0
votes

It seems like I'm hitting a 1GB upper-boundary on my U-SQL input file size. Is there such a limit, and if so, how can this be increased?

Here's my case in a nutshell:

I'm working on a custom xml extractor where I'm processing XML files of roughly 2,5gb. These XML files conform to well maintained XSD schemas. using xsd.exe I've generated .NET classes for Xml serialization. The custom extractor uses these desialized .NET objects to populate the output rows.

This all works pretty neat running U-SQL on my local ADLA Account from Visual Studio. Memory usage goes up to approx 3 gb for a 2,5 gb input xml, so this should perfectly fit on a single vertex per file. This still works great using <1gb input files on the Data Lake. However, when trying to scale things up at the Data Lake Store, it seems the job got terminated by hitting the 1gb input file size boundary.

I know streaming the outer XML, and then serializing the inner XML fragments is an alternative option, but we don't want to create - and particularly maintain - too much custom code depending on those externally managed schemas. Therefore, raising the upper-limit would be great.

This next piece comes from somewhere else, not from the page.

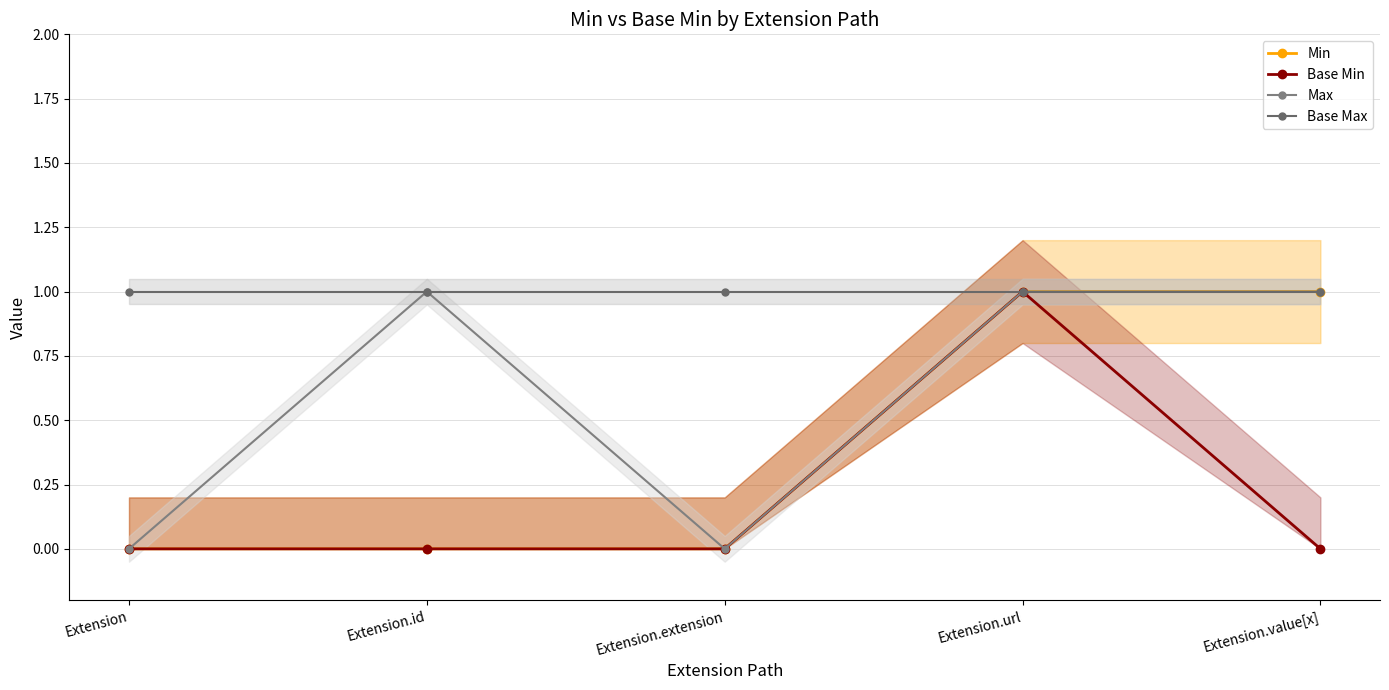

True or false: Base Max and Min intersect in this chart.

False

Total Data Read Upper Boundary?

1

1 Answers

1
votes

I see two issues right now. One that we can address, and one for which we have a feature under development for later this year.

  1. U-SQL per default assumes that you want to scale out processing over your file and will split it into 1GB "chunks" for extraction. If your extractor needs to see all the data (e.g., in order to parse XML or JSON or an image for example) you need to mark the extractor to process the files atomically (not splitting it) in the following way:

    [SqlUserDefinedExtractor(AtomicFileProcessing = true)]
    public class MyExtractor : IExtractor
    { ...
    
  2. Now while a vertex has 3GB of data, we currently limit the memory size for a UDO like an extractor to 500MB. So if you process your XML in a way that requires a lot of memory, you will currently still fail with a System.OutOfMemory error. We are working on adding annotations to the UDOs that let you specify your memory requirements to overwrite the default, but that is still under development at this point. The only ways to address that is to either make your data small enough, or - in the case of XML for example - use a streaming parsing strategy that does not allocate too much memory (e.g., use the XML Reader interface).